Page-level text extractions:
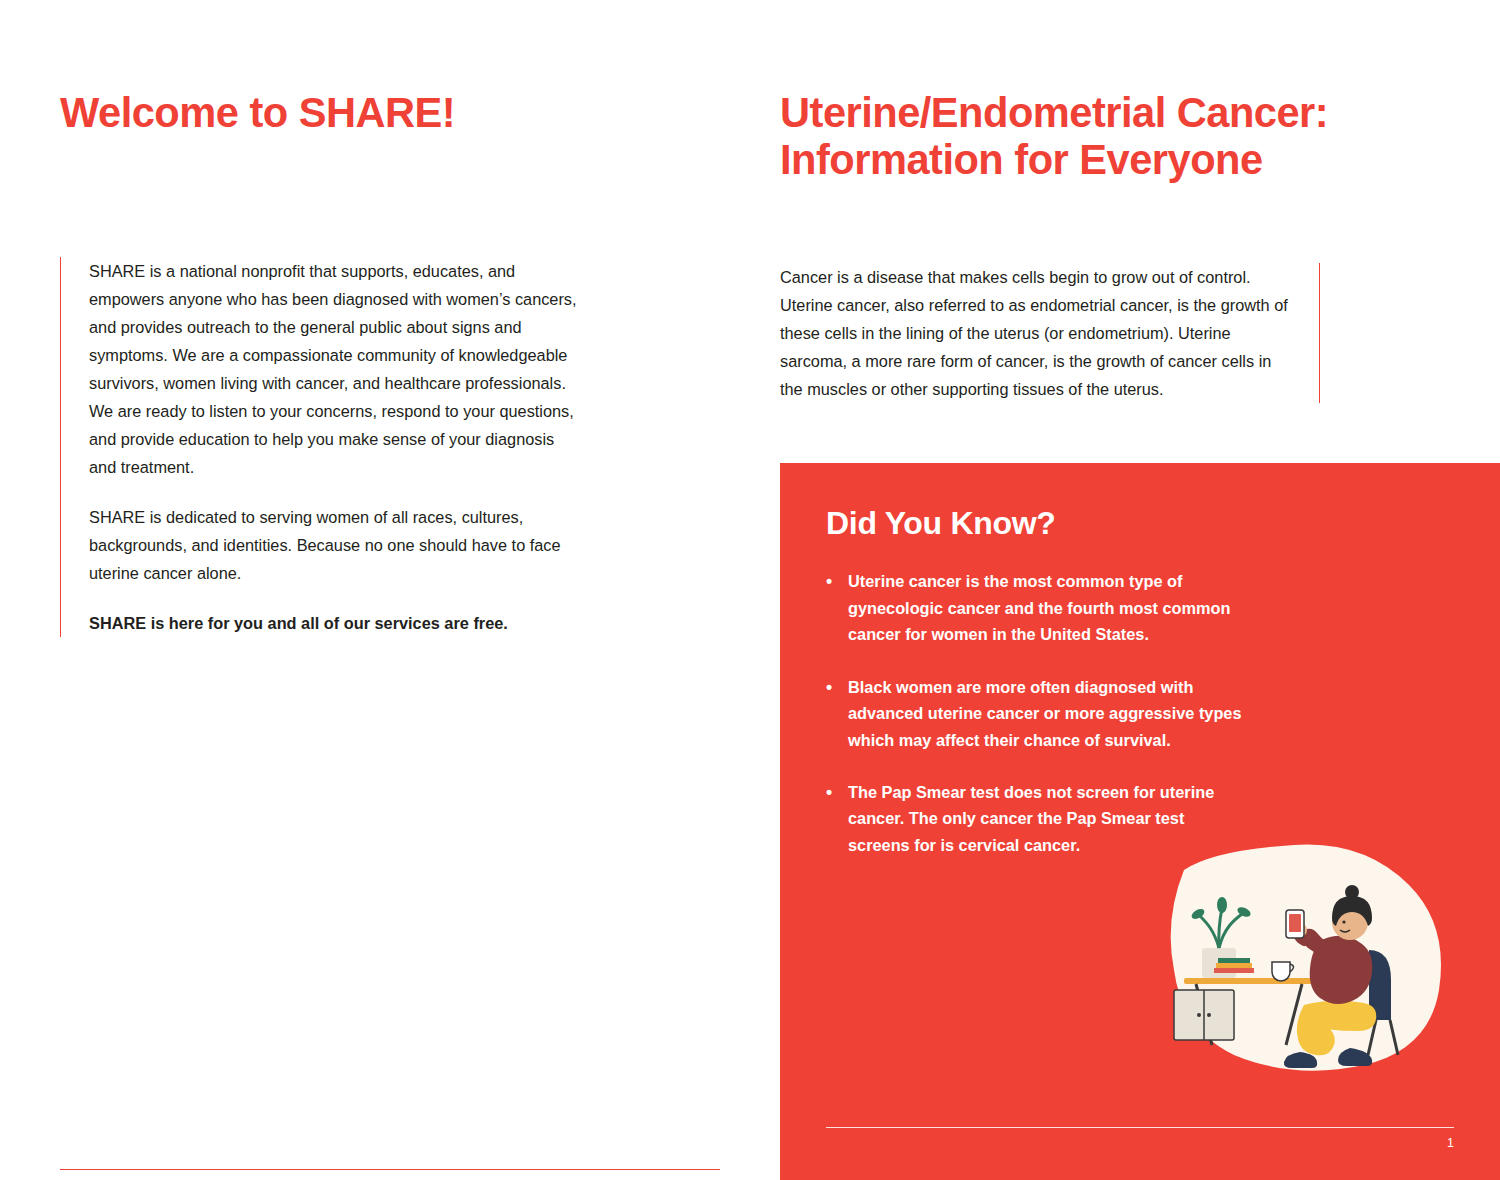Welcome to SHARE!
SHARE is a national nonprofit that supports, educates, and empowers anyone who has been diagnosed with women’s cancers, and provides outreach to the general public about signs and symptoms. We are a compassionate community of knowledgeable survivors, women living with cancer, and healthcare professionals. We are ready to listen to your concerns, respond to your questions, and provide education to help you make sense of your diagnosis and treatment.
SHARE is dedicated to serving women of all races, cultures, backgrounds, and identities. Because no one should have to face uterine cancer alone.
SHARE is here for you and all of our services are free.
Uterine/Endometrial Cancer:
Information for Everyone
Cancer is a disease that makes cells begin to grow out of control. Uterine cancer, also referred to as endometrial cancer, is the growth of these cells in the lining of the uterus (or endometrium). Uterine sarcoma, a more rare form of cancer, is the growth of cancer cells in the muscles or other supporting tissues of the uterus.
Did You Know?
Uterine cancer is the most common type of gynecologic cancer and the fourth most common cancer for women in the United States.
Black women are more often diagnosed with advanced uterine cancer or more aggressive types which may affect their chance of survival.
The Pap Smear test does not screen for uterine cancer. The only cancer the Pap Smear test screens for is cervical cancer.
1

* Work to be completed
Please write out, exactly as they appear, the line that contains "SHARE is a national" and every line after it up to the end of the entries above, and no others.

* Answer section
SHARE is a national nonprofit that supports, educates, and empowers anyone who has been diagnosed with women’s cancers, and provides outreach to the general public about signs and symptoms. We are a compassionate community of knowledgeable survivors, women living with cancer, and healthcare professionals. We are ready to listen to your concerns, respond to your questions, and provide education to help you make sense of your diagnosis and treatment.
SHARE is dedicated to serving women of all races, cultures, backgrounds, and identities. Because no one should have to face uterine cancer alone.
SHARE is here for you and all of our services are free.
Uterine/Endometrial Cancer:
Information for Everyone
Cancer is a disease that makes cells begin to grow out of control. Uterine cancer, also referred to as endometrial cancer, is the growth of these cells in the lining of the uterus (or endometrium). Uterine sarcoma, a more rare form of cancer, is the growth of cancer cells in the muscles or other supporting tissues of the uterus.
Did You Know?
Uterine cancer is the most common type of gynecologic cancer and the fourth most common cancer for women in the United States.
Black women are more often diagnosed with advanced uterine cancer or more aggressive types which may affect their chance of survival.
The Pap Smear test does not screen for uterine cancer. The only cancer the Pap Smear test screens for is cervical cancer.
1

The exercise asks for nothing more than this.